LV Mar – This restaurant’s uniqueness stems from being a reasonably upscale tapas/latin fusion restaurant with an emphasis on seafood. The sister restaurant of the more casual La Viga Seafood (which could also go on this list), LV Mar has been in the middle of the bustling downtown area of Redwood City for a little over five years and has earned a loyal following (definitely make reservations). They specialize in their sizable selection of hot and cold tapas, including a number of very good ceviches, oysters, crab, shrimp, and salads. There are a also a number of meat selections, particularly on the hot tapas menu, including seared duck breast, chicken empanadas, and potatoes with ham. There is also a selection of tacos and larger dishes including chicken mole and one of our favorites, arroz con mariscos (rice with scallops, lobster, and sea bass). They also have a decent-sized bar where you can also order and eat your dinner.
Green Leaf Asian Bistro – it’s odd to include what is essentially a fast food restaurant in a list of favorites, but Green Leaf is evidence of a larger trend of Vietnamese quick eateries becoming much more common in many cities. Similar to the trend with Poke Bowls (see below), places like Green Leaf essentially do a limited number of things very well and allow you to customize what you want. It also has a very convenient location on theater row a few doors down from the Century 12 cinema, so it’s a great place for a pre- or post-movie bite. There are really only three main menu items: rice bowls, spring rolls, and banh mi sandwiches. In the case of the bowl, you pick your base (white rice, brown rice, salad, rice noodles, or papaya salad) and for all selections you pick your protein, which includes various chicken and pork options, beef, shrimp, tofu, etc.). You then decide on the various vegetable add-ons and sauces. It’s a fairly efficient operation, so you get your food quickly, and it appears to be all very good quality. We’re partial to the spring rolls, as they are easy to share so we can often get a few different types for the group. It’s a fairly good prediction that you’ll see more of these types of places popping up all over the Peninsula.

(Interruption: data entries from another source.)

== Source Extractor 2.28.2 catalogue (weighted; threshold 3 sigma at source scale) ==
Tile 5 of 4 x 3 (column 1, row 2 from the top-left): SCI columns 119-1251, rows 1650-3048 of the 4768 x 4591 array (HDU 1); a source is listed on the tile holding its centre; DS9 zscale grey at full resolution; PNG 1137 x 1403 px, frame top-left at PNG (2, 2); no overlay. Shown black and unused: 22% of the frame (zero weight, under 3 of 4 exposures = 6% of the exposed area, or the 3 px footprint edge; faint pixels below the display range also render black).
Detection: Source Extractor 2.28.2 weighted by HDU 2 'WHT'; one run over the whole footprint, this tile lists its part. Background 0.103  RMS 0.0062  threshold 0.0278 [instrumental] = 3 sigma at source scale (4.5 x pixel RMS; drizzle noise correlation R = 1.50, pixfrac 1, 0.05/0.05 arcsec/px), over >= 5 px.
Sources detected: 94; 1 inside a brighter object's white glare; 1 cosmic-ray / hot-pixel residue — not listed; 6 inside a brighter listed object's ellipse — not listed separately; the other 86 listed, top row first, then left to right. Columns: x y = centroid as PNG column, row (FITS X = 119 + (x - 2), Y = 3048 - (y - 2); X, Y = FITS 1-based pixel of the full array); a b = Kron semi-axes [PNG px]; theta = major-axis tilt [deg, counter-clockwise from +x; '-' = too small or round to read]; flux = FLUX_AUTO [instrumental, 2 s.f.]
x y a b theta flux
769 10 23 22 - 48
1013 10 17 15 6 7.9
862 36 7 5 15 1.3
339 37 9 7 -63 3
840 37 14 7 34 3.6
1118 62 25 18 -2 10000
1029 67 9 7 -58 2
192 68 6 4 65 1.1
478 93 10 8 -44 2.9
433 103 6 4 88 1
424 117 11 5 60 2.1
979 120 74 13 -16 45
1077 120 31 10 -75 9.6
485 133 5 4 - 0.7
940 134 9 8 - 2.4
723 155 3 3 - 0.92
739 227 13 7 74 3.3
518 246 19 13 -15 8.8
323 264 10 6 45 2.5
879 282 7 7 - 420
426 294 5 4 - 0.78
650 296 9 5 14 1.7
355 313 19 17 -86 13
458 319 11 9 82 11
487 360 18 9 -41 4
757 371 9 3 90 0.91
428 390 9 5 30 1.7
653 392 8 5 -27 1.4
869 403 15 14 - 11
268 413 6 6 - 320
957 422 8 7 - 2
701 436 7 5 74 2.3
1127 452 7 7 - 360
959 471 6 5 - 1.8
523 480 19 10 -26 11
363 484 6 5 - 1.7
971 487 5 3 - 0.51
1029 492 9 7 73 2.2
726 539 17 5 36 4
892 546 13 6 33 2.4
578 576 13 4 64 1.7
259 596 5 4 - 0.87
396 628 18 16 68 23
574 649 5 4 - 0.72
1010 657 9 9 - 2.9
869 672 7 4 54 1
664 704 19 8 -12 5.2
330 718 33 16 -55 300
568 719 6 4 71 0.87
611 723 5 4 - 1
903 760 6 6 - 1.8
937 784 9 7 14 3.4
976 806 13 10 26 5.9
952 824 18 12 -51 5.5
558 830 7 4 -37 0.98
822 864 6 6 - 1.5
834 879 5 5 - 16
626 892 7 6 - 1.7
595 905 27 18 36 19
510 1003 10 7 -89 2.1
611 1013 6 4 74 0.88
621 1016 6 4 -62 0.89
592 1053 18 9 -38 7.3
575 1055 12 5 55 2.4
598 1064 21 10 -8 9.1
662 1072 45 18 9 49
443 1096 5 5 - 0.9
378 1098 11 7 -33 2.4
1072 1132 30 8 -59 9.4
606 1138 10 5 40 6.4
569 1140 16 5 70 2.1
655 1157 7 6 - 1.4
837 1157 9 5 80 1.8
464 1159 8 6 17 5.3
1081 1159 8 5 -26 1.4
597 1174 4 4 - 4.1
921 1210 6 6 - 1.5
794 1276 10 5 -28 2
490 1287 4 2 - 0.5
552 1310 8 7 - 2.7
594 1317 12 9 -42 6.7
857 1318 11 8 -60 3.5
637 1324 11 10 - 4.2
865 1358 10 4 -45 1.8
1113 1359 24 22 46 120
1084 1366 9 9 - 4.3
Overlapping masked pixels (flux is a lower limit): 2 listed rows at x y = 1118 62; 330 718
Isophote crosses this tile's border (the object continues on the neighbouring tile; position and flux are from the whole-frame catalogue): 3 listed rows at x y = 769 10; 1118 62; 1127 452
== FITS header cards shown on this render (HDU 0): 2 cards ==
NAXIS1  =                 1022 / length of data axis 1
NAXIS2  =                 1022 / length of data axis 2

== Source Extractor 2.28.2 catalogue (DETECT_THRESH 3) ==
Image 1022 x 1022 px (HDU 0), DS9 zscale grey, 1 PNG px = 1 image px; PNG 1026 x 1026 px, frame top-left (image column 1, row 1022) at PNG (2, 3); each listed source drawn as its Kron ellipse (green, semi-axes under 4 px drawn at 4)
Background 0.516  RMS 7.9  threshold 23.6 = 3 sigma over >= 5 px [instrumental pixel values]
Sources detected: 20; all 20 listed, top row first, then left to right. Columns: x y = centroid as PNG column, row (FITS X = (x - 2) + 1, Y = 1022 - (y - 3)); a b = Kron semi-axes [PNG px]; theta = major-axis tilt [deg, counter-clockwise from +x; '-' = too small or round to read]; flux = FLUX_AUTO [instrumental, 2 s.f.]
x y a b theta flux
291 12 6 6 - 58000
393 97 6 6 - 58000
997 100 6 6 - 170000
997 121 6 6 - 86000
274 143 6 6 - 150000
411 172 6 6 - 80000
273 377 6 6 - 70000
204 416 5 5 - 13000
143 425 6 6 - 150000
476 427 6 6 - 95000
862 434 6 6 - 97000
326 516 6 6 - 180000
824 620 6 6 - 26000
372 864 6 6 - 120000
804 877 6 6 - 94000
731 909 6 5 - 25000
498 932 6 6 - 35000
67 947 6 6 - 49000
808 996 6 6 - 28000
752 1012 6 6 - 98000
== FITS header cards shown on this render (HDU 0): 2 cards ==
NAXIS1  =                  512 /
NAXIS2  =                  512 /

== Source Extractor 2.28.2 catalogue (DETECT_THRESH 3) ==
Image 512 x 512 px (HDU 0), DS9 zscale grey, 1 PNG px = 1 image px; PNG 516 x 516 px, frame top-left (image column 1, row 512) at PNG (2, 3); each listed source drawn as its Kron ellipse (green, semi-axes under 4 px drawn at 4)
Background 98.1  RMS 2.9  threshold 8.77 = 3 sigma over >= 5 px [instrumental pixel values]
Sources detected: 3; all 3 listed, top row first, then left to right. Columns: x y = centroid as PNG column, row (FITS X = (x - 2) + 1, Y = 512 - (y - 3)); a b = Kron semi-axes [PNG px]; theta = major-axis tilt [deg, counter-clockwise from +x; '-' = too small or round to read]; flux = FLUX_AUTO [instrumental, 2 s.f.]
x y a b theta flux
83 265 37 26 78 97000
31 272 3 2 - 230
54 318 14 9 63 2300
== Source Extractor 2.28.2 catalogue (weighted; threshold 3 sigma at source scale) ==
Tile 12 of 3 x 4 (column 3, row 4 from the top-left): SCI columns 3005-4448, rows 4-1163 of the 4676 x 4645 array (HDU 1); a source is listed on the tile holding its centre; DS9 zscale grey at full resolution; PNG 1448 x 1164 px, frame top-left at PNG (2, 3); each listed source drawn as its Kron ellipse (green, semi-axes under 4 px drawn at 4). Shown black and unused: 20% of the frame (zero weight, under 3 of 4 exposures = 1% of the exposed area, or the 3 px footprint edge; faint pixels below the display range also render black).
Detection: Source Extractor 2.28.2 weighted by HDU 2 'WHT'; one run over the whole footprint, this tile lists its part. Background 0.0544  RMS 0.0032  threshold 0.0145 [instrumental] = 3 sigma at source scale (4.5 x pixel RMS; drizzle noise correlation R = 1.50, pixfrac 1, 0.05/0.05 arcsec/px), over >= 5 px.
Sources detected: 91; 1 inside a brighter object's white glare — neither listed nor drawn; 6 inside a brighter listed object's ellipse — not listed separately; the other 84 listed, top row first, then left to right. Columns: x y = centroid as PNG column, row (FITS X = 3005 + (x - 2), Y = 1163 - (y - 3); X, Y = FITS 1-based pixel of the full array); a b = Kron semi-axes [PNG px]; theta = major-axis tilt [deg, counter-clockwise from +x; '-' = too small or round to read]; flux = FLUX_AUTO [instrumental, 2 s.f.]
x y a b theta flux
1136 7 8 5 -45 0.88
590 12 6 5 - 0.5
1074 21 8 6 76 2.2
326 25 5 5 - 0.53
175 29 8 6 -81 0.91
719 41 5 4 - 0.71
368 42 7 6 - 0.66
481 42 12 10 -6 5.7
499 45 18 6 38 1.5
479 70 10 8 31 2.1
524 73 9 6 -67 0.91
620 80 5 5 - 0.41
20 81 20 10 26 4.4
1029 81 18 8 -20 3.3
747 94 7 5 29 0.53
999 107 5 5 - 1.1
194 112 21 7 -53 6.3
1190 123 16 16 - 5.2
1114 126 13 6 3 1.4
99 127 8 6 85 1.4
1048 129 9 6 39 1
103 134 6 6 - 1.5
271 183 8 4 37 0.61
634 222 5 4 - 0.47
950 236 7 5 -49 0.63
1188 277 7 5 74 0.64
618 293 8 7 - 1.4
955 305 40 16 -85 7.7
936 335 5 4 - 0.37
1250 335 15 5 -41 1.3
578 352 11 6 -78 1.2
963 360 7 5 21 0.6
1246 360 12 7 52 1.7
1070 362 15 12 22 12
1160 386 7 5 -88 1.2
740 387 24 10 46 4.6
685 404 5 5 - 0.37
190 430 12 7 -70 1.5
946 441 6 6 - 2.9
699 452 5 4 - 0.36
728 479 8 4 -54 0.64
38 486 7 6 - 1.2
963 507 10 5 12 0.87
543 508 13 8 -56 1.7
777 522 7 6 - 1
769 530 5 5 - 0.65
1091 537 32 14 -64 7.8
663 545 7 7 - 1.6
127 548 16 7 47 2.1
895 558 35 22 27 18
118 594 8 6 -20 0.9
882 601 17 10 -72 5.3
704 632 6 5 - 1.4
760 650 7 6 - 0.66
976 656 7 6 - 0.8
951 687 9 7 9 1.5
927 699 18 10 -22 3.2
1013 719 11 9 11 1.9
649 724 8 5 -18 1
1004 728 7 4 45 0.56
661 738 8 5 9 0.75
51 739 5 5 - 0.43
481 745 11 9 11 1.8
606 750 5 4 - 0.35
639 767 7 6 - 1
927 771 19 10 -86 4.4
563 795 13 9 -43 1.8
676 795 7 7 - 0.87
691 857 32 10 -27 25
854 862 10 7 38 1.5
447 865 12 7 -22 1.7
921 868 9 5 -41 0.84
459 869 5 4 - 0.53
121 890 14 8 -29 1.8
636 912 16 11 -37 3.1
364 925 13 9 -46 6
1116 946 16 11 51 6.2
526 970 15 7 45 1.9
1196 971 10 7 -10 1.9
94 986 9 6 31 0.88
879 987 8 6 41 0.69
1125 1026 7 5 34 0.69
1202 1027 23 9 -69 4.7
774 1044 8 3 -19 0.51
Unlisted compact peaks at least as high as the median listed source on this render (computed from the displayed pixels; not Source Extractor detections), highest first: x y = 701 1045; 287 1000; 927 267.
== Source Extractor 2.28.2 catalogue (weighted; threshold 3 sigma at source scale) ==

Go Fish Poke Bar – Poke Bowl places top the wish list of places we’re missing in San Carlos, but it’s only a short drive to get your fix. Tucked away on a side street (Hamilton Street) just off of Courtyard Square in the heart of downtown, Go Fish is fairly typical of these places both in ingredients and process. We’ve found that it doesn’t necessarily have the variety of ingredients at some other poke places that we’ve tried, but it’s good quality and reasonably healthy food.
Old Port Lobster Shack – We haven’t been to their new location in a mall off of Woodside Road (they also have a spot in Burlingame), but this is the place for east coast transplants looking for their taste of New England. Maine lobster isn’t cheap to fly out to California, but if you’re willing to spend a little more than you would at a typical casual restaurant and have a hankering for real lobster (not the west coast spiny kinds), Old Port delivers. You can go for full steamed lobsters, lobster rolls (Maine style or naked, meaning no mayo), louie salads, clam chowder, lobster bisque, as well as a big selection of seafood sandwiches and fried seafood. A great place for real lobstah!